The City of Windhoek says it is not in a dire financial situation, but is faced with challenges in providing serviced land, which are complex and multifaceted.

The city said this in a statement yesterday in response to an article published in The Namibian yesterday in which Landless People’s Movement (LPM) councillor and former mayor Sade Gawanas said the city cannot provide serviced land to the over 40 000 applicants on its database.

This is due to financial constraints, she said.

Gawanas made these remarks at a community engagement in the Katutura Central constituency on Saturday.

Windhoek mayor Joseph Uapingene on Monday said: “The council has approved the servicing and development of two townships, but there is no hard cash at hand to roll out the process at this moment.

“We are thus exploring avenues through which these developments can be funded, but I cannot divulge more information on that right now.”

He said the council intends to service and develop land as a city project without the involvement of a third party.

“Private developers inflate their prices, and this leads to a high cost per housing unit.
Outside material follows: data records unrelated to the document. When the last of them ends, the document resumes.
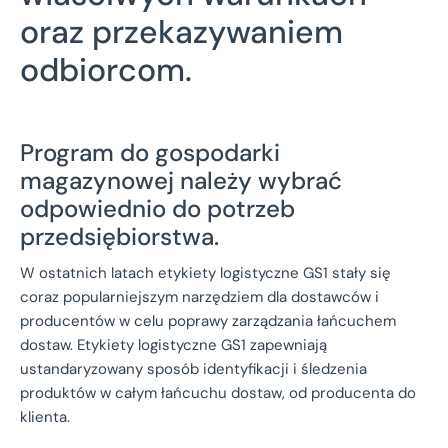
oraz przekazywaniem
odbiorcom.
Program do gospodarki
magazynowej należy wybrać
odpowiednio do potrzeb
przedsiębiorstwa.
W ostatnich latach etykiety logistyczne GS1 stały się
coraz popularniejszym narzędziem dla dostawców i
producentów w celu poprawy zarządzania łańcuchem
dostaw. Etykiety logistyczne GS1 zapewniają
ustandaryzowany sposób identyfikacji i śledzenia
produktów w całym łańcuchu dostaw, od producenta do
klienta.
We are planning to construct affordable housing,” Uapingene said.

In yesterday’s statement, the city said like any other global city, it is haunted by the legacy of a significant backlog of land applicants, which has been exacerbated by rapid population growth and the increasing demand for serviced land and housing as a result of the dynamics of rural-to-urban migration.

The statement also stressed the outcome of the 2011 census, which put Windhoek’s population at 326 000 inhabitants – “27% of which live in informal settlements, thus emphasising the need for affordable housing and serviced land”.

Furthermore, according to the city, the population of Windhoek has been growing at a rate of 3,3% per year from 2001 to 2011, resulting in the population doubling in 21 years.

“A closer look reveals that the population at informal settlements has been growing at a much faster rate of 6,1% per year, with a doubling time of 11 years.

“Consequently, the city has been receiving an average of 13 000 people or 3 000 households yearly, of which 7 000 people or 2 000 households go directly to the informal settlements,” the city revealed.


The city maintained that funding for servicing land in informal areas is sourced through a mixed blend of financing through normal credit facilities, while informal settlements benefit from specially arranged credit facilities where feasible, combined with the city’s own funding or central government support for indigent cases.

“The current focus is on completing the statutory planning of 15 000 erven, supporting public-private partnerships in completing the servicing of the remaining erven, and assisting private land developers in unlocking 10 000 housing opportunities, while maintaining municipal land development standards,” the city said, but added that these approaches to land delivery and housing provision cannot be seen as “one size fits all”.

Furthermore, the city said its collaborative efforts with the regional council and central government, combined with prudent planning, could lead to a more sustainable solution for providing serviced land and affordable housing.

“The commitment to affordable housing and the urgency to review policies indicate a positive direction for the city’s future development,” it said.